I’ve turned a corner in my thinking about how best to automate my home. For years now I’ve been trying to integrate and generalize all of the various technologies (MQTT, SmartThings, Particle.io, Alexa, iOS, Raspberry Pi, etc) to provide a simplified interface for controlling everything. The tough part is really describing what I want the system to do; how it behaves. Using an any sort of text or table driven, simplified, abstract programming model always comes up short. By this I mean the sort of approach where I am allowed to specify things such as “if device A is on, and the time is after HH:MM PM, then set device B to XX”. This works great for doing fairly simple things, but doesn’t really handle the more complex types of scenarios I always run into, or if it does handle it, it does so in a manner that gets very complicated and unmaintainable very quickly. As a professional programmer, this situation is very familiar, and describes what happens with poorly written code. So I started thinking about how to solve this problem in a way that would be greatly extensible and very maintainable.
And I got to thinking about how Patriot automatically detects new devices. Well, sort of automatic. If I program a Photon to expose a device, and write the Photon code to implement that device, then Alexa can detect it and control it with voice. That’s very cool, but I’m getting tired of having to tell Alexa which lights to turn on and off every morning and night. I want my home automation system to know when to do that based on the plethora of sensors that I’ve installed.
So then the big ah-ha moment for me. Automatically detecting and installing devices doesn’t provide any automation until I write some sort of specific code to control it. This could be generalized code such as IFTTT, or bare bones custom code like Photon C++ or Python code on a Raspberry Pi.
One of the issues that frustrates me is the large number of different programming languages and platforms I’ve had to work with. So recently I decided to replace my Raspberry Pi with a used Mac Mini in order to reduce the number of different programming languages, environments, and platforms I have to remember and work with. The 2010 Mac Mini is quite powerful and flexible, and I found one on craigslist for $150. It’s now my media center as well as my MQTT broker and home automation controller. And I can program it in Swift, which is my daytime job programming language.

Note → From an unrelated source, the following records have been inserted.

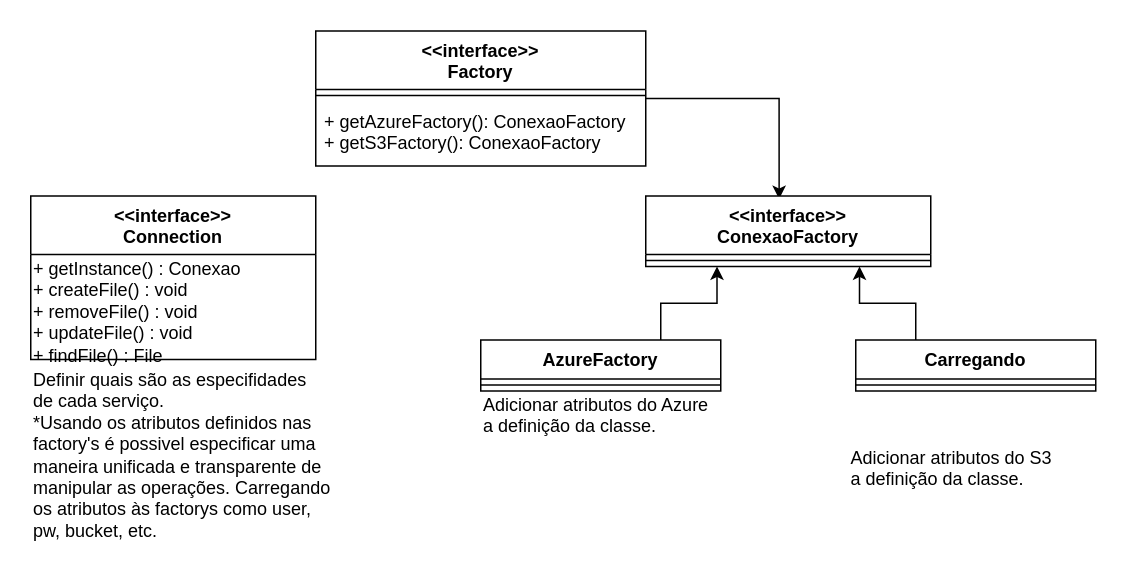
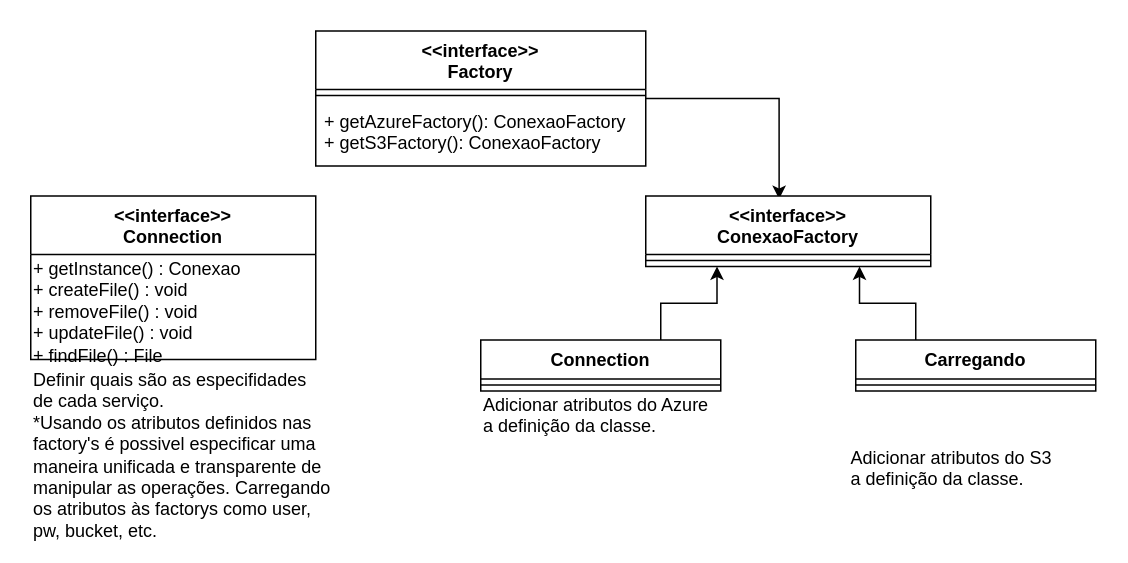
  <mxCell id="0" />
  <mxCell id="1" parent="0" />
  <mxCell id="2" value="" style="edgeStyle=orthogonalEdgeStyle;rounded=0;orthogonalLoop=1;jettySize=auto;html=1;entryX=0.468;entryY=0.043;entryDx=0;entryDy=0;entryPerimeter=0;" edge="1" parent="1" source="3" target="6"><mxGeometry relative="1" as="geometry"><mxPoint x="520" y="120" as="targetPoint" /><Array as="points"><mxPoint x="519" y="65" /></Array></mxGeometry></mxCell>
  <mxCell id="3" value="&lt;&lt;interface&gt;&gt;&#10;Factory" style="swimlane;fontStyle=1;align=center;verticalAlign=top;childLayout=stackLayout;horizontal=1;startSize=39;horizontalStack=0;resizeParent=1;resizeParentMax=0;resizeLast=0;collapsible=1;marginBottom=0;" vertex="1" parent="1"><mxGeometry x="210" y="20" width="220" height="90" as="geometry"><mxRectangle x="340" y="80" width="150" height="39" as="alternateBounds" /></mxGeometry></mxCell>
  <mxCell id="4" value="" style="line;strokeWidth=1;fillColor=none;align=left;verticalAlign=middle;spacingTop=-1;spacingLeft=3;spacingRight=3;rotatable=0;labelPosition=right;points=[];portConstraint=eastwest;" vertex="1" parent="3"><mxGeometry y="39" width="220" height="8" as="geometry" /></mxCell>
  <mxCell id="5" value="+ getAzureFactory(): ConexaoFactory&#10;+ getS3Factory(): ConexaoFactory" style="text;strokeColor=none;fillColor=none;align=left;verticalAlign=top;spacingLeft=4;spacingRight=4;overflow=hidden;rotatable=0;points=[[0,0.5],[1,0.5]];portConstraint=eastwest;" vertex="1" parent="3"><mxGeometry y="47" width="220" height="43" as="geometry" /></mxCell>
  <mxCell id="6" value="&lt;&lt;interface&gt;&gt;&#10;ConexaoFactory" style="swimlane;fontStyle=1;align=center;verticalAlign=top;childLayout=stackLayout;horizontal=1;startSize=39;horizontalStack=0;resizeParent=1;resizeParentMax=0;resizeLast=0;collapsible=1;marginBottom=0;" vertex="1" parent="1"><mxGeometry x="430" y="130" width="190" height="47" as="geometry" /></mxCell>
  <mxCell id="7" value="" style="line;strokeWidth=1;fillColor=none;align=left;verticalAlign=middle;spacingTop=-1;spacingLeft=3;spacingRight=3;rotatable=0;labelPosition=right;points=[];portConstraint=eastwest;" vertex="1" parent="6"><mxGeometry y="39" width="190" height="8" as="geometry" /></mxCell>
  <mxCell id="8" style="edgeStyle=orthogonalEdgeStyle;rounded=0;orthogonalLoop=1;jettySize=auto;html=1;exitX=0.75;exitY=0;exitDx=0;exitDy=0;entryX=0.25;entryY=1;entryDx=0;entryDy=0;" edge="1" parent="1" source="9" target="6"><mxGeometry relative="1" as="geometry" /></mxCell>
- <mxCell id="9" value="AzureFactory" style="swimlane;fontStyle=1;align=center;verticalAlign=top;childLayout=stackLayout;horizontal=1;startSize=26;horizontalStack=0;resizeParent=1;resizeParentMax=0;resizeLast=0;collapsible=1;marginBottom=0;" vertex="1" parent="1"><mxGeometry x="320" y="226" width="160" height="34" as="geometry" /></mxCell>
+ <mxCell id="9" value="Connection" style="swimlane;fontStyle=1;align=center;verticalAlign=top;childLayout=stackLayout;horizontal=1;startSize=26;horizontalStack=0;resizeParent=1;resizeParentMax=0;resizeLast=0;collapsible=1;marginBottom=0;" vertex="1" parent="1"><mxGeometry x="320" y="226" width="160" height="34" as="geometry" /></mxCell>
  <mxCell id="10" value="" style="line;strokeWidth=1;fillColor=none;align=left;verticalAlign=middle;spacingTop=-1;spacingLeft=3;spacingRight=3;rotatable=0;labelPosition=right;points=[];portConstraint=eastwest;" vertex="1" parent="9"><mxGeometry y="26" width="160" height="8" as="geometry" /></mxCell>
  <mxCell id="11" style="edgeStyle=orthogonalEdgeStyle;rounded=0;orthogonalLoop=1;jettySize=auto;html=1;exitX=0.25;exitY=0;exitDx=0;exitDy=0;entryX=0.75;entryY=1;entryDx=0;entryDy=0;" edge="1" parent="1" source="12" target="6"><mxGeometry relative="1" as="geometry" /></mxCell>
  <mxCell id="12" value="Carregando" style="swimlane;fontStyle=1;align=center;verticalAlign=top;childLayout=stackLayout;horizontal=1;startSize=26;horizontalStack=0;resizeParent=1;resizeParentMax=0;resizeLast=0;collapsible=1;marginBottom=0;" vertex="1" parent="1"><mxGeometry x="570" y="226" width="160" height="34" as="geometry" /></mxCell>
  <mxCell id="13" value="" style="line;strokeWidth=1;fillColor=none;align=left;verticalAlign=middle;spacingTop=-1;spacingLeft=3;spacingRight=3;rotatable=0;labelPosition=right;points=[];portConstraint=eastwest;" vertex="1" parent="12"><mxGeometry y="26" width="160" height="8" as="geometry" /></mxCell>
  <mxCell id="14" value="&lt;&lt;interface&gt;&gt;&#10;Connection" style="swimlane;fontStyle=1;align=center;verticalAlign=top;childLayout=stackLayout;horizontal=1;startSize=39;horizontalStack=0;resizeParent=1;resizeParentMax=0;resizeLast=0;collapsible=1;marginBottom=0;" vertex="1" parent="1"><mxGeometry x="20" y="130" width="190" height="109" as="geometry" /></mxCell>
  <mxCell id="15" value="+ getInstance() : Conexao&lt;br&gt;+ createFile() : void&lt;br&gt;+ removeFile() : void&lt;br&gt;+ updateFile() : void&lt;br&gt;+ findFile() : File" style="text;html=1;resizable=0;points=[];autosize=1;align=left;verticalAlign=top;spacingTop=-4;" vertex="1" parent="14"><mxGeometry y="39" width="190" height="70" as="geometry" /></mxCell>
  <mxCell id="16" value="Adicionar atributos do Azure &lt;br&gt;a definição da classe." style="text;html=1;resizable=0;points=[];autosize=1;align=left;verticalAlign=top;spacingTop=-4;" vertex="1" parent="1"><mxGeometry x="320" y="260" width="170" height="30" as="geometry" /></mxCell>
  <mxCell id="17" value="Adicionar atributos do S3&lt;br&gt;a definição da classe." style="text;html=1;resizable=0;points=[];autosize=1;align=left;verticalAlign=top;spacingTop=-4;" vertex="1" parent="1"><mxGeometry x="565" y="295" width="150" height="30" as="geometry" /></mxCell>
  <mxCell id="18" value="Definir quais são as especifidades&amp;nbsp;&lt;br&gt;de cada serviço.&amp;nbsp;&lt;br&gt;*Usando os atributos definidos nas&lt;br&gt;factory's é possivel especificar uma&lt;br&gt;maneira unificada e transparente de&lt;br&gt;manipular as operações. Carregando&lt;br&gt;os atributos às factorys como user,&lt;br&gt;pw, bucket, etc." style="text;html=1;resizable=0;points=[];autosize=1;align=left;verticalAlign=top;spacingTop=-4;" vertex="1" parent="1"><mxGeometry x="20" y="243" width="210" height="110" as="geometry" /></mxCell>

So if I have to write code no matter what, why not do it using the best tools, environment, and clean programming practices? To my mind that means Swift programming on the Mac Mini.
So that’s where I’m going with Patriot 4. I’m writing a Mac app in Swift using clean, TDD code. I’ll be sharing the Swift framework that is evolving out of this, but it’s going to require Swift programming skills in order to use it. I’m excited to see just how far this can go.